--- WHAT IS NEEDED ---
Format the lines of the records from the line containing "Special Offers" up to and including the line containing "What Causes A Garage Door Spring To Break?" as a numbered list, omitting any blank lines.

┌─ INFORMATION SHOWN

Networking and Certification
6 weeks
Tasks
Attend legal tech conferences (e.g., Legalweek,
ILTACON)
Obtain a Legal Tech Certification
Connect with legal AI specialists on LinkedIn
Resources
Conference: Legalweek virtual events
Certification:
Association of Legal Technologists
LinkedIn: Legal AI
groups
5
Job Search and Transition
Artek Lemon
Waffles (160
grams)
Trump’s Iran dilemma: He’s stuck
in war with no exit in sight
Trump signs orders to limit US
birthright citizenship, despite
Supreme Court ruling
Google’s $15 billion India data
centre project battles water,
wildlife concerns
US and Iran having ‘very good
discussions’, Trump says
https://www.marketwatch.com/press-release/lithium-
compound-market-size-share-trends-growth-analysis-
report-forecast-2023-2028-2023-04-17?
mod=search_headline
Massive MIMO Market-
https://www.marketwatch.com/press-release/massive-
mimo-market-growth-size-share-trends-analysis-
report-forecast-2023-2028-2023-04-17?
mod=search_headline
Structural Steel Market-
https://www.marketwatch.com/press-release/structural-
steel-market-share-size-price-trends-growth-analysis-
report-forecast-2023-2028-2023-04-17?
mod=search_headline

└─
┌─ INFORMATION SHOWN

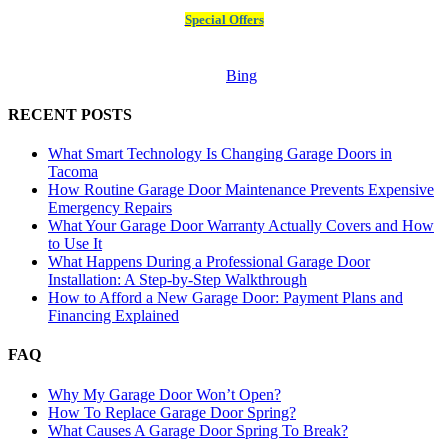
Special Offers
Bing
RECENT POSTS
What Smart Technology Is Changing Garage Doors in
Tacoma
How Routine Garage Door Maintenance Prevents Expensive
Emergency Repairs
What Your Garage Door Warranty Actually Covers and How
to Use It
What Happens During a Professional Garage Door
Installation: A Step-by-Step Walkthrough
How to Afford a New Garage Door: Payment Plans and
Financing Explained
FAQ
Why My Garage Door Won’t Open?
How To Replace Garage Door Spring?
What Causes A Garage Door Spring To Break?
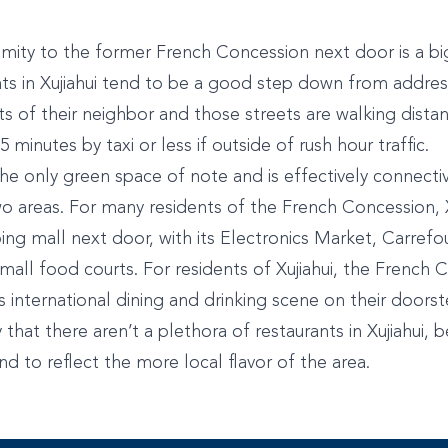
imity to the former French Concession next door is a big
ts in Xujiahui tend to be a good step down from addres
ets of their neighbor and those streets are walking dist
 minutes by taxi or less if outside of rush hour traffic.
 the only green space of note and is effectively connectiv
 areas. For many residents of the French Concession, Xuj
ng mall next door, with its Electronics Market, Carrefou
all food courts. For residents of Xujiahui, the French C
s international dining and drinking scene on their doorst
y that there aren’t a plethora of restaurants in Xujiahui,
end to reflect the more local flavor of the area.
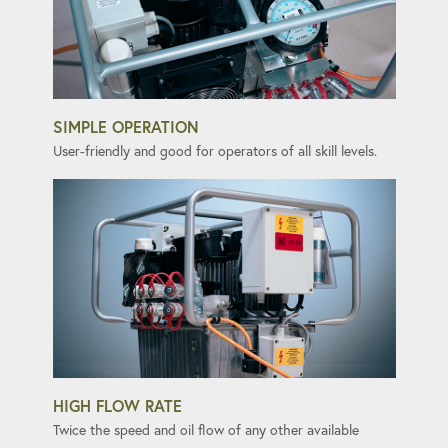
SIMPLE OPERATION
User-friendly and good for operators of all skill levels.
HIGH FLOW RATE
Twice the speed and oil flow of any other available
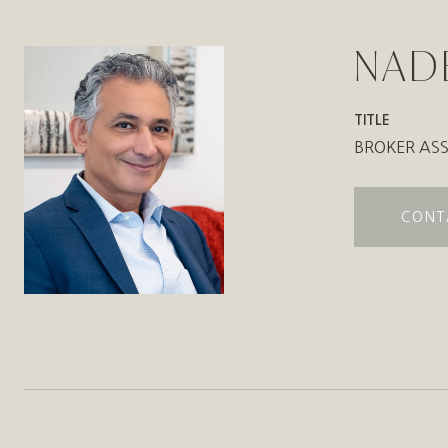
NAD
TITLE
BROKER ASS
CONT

└─

--- ANSWER SECTION ---
1. Special Offers
2. Bing
3. RECENT POSTS
4. What Smart Technology Is Changing Garage Doors in
5. Tacoma
6. How Routine Garage Door Maintenance Prevents Expensive
7. Emergency Repairs
8. What Your Garage Door Warranty Actually Covers and How
9. to Use It
10. What Happens During a Professional Garage Door
11. Installation: A Step-by-Step Walkthrough
12. How to Afford a New Garage Door: Payment Plans and
13. Financing Explained
14. FAQ
15. Why My Garage Door Won’t Open?
16. How To Replace Garage Door Spring?
17. What Causes A Garage Door Spring To Break?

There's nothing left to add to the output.